Last time I saw Enceladus the rings were spiderweb thin (apparently you know) and even then it seemed virtually an averted vision thing. One thing Ive gathered from folks who've seen it at higher ring presentations is really high magnification does the best job of separating its light from the glare . I'm guessing something like 400x-480x might be the way - seeing obliging.

Well, you need transparent(*) air to minimise the glare from the planet but, as usual, aperture helps more than magnification. For faint objects, even in the glare of the planet, 20x per inch of aperture is about optimal.

Saturn's moons are easily identified using planetarium software like Starry Night or Stellarium. The fainter ones are best observed when near elongation as the glare is much less then. Enceladus is challenging with 6" even when the rings are edge on but should still be possible with 8" ... with 12" Mimas should be seen though not easily.

Hyperion is a toughie through being faint though it does get well seperated from the planet's glare. Look for it when it is near elongation and close to Titan, then move Saturn out of the field ...
* * * *
Continue the text on viewing Saturn's moons from the point where it stops. The lines further down have no connection to the text on viewing Saturn's moons.
* * * *
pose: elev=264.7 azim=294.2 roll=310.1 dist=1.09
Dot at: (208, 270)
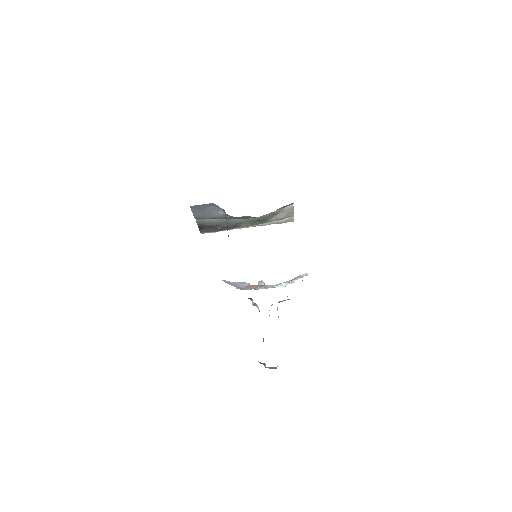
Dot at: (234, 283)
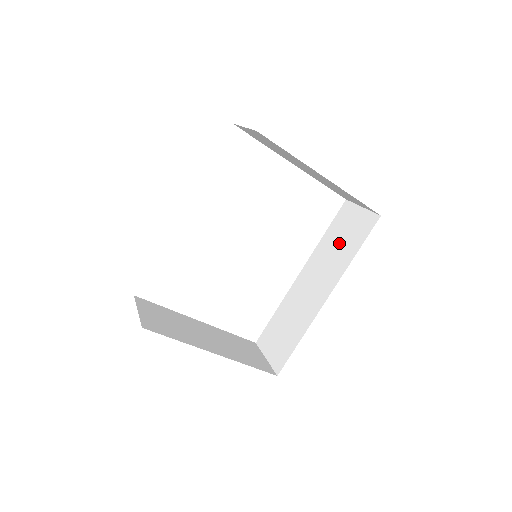
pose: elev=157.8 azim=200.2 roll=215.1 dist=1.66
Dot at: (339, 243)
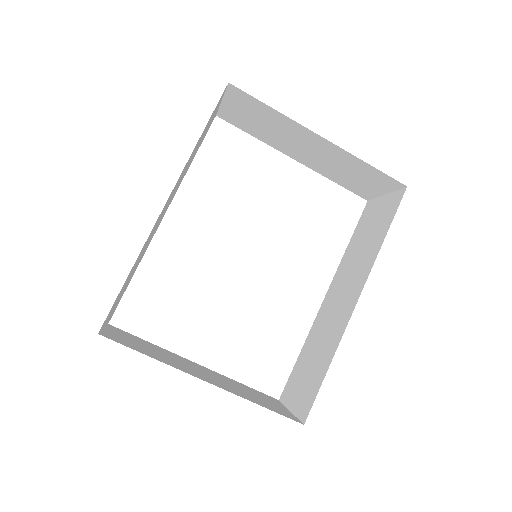
Dot at: (365, 241)
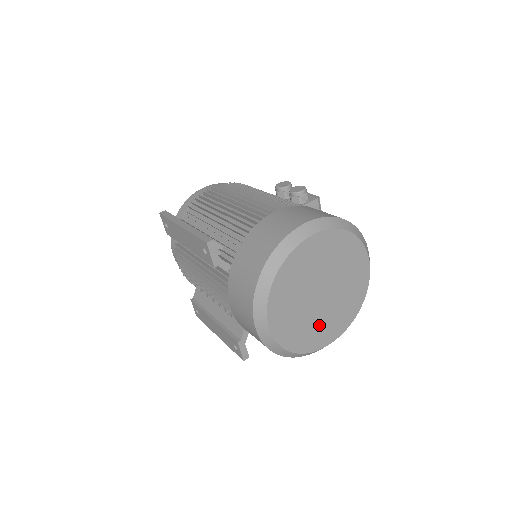
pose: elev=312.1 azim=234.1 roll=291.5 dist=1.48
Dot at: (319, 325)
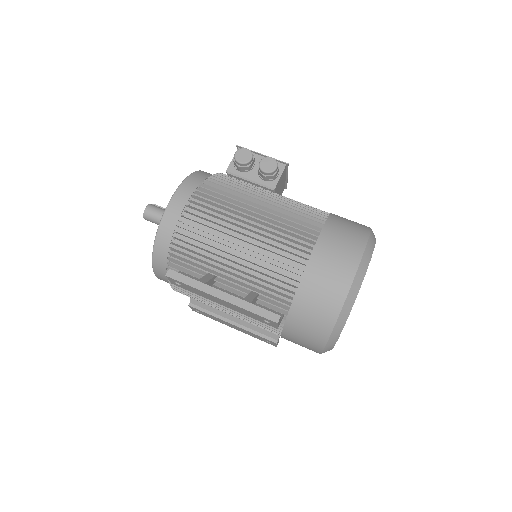
Dot at: occluded
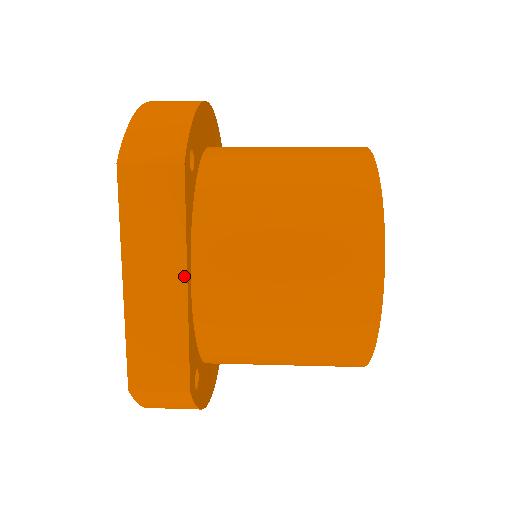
* * * *
(Result):
The difference between Saturn's moons and Jupiter's is that Jupiter's Galilean four satellites are so obvious with minimal optical aid ... and no more become accessible however much aperture is available. Saturn's moons are far less "in your face" but with reasonable aperture you should be able to see six, seven or eight of them & the Saturnian system responds to increasing aperture far better than the Jovian one.

(*) Do not mistake transparency for lack of light pollution. The big "pollution" issue here is the planet itself! Moonlight or artificial sky glow is hardly an issue for detecting satellites of Saturn, Uranus, Neptune or Mars.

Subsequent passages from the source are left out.